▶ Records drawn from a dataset
____________

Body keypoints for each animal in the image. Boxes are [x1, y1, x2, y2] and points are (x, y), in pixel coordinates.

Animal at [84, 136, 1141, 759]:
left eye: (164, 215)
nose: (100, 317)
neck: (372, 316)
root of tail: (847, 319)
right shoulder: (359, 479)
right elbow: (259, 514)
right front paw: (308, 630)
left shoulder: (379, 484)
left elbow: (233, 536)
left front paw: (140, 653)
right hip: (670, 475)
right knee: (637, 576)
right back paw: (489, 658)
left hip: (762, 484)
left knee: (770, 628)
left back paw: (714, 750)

____________

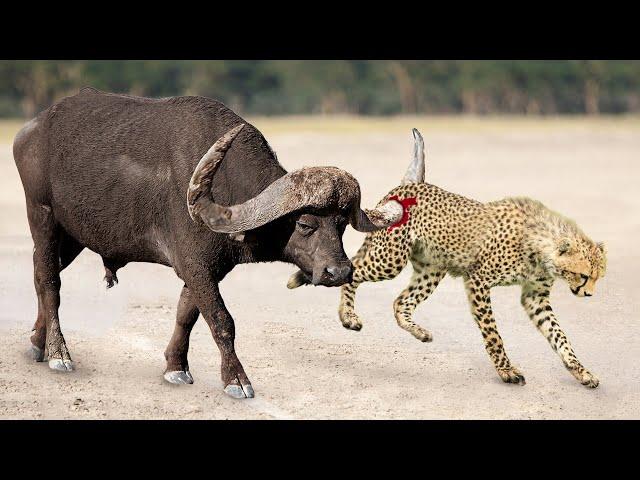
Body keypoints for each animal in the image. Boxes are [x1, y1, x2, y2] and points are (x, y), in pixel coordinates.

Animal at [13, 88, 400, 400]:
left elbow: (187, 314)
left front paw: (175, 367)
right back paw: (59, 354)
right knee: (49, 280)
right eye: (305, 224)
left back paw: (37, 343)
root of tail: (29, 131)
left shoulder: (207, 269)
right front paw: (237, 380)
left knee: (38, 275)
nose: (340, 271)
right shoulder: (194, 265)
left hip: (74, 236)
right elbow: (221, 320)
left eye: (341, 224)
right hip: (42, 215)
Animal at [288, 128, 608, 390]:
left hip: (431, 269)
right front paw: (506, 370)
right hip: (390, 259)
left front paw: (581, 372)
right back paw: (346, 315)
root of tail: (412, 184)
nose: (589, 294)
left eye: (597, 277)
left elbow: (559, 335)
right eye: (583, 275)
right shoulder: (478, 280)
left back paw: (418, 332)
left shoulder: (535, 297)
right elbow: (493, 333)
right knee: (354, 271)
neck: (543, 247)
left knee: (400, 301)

____________

Copy each line from the data that features the string "back".

▶ Answer below
right back paw: (489, 658)
left back paw: (714, 750)
right back paw: (59, 354)
left back paw: (37, 343)
right back paw: (346, 315)
left back paw: (418, 332)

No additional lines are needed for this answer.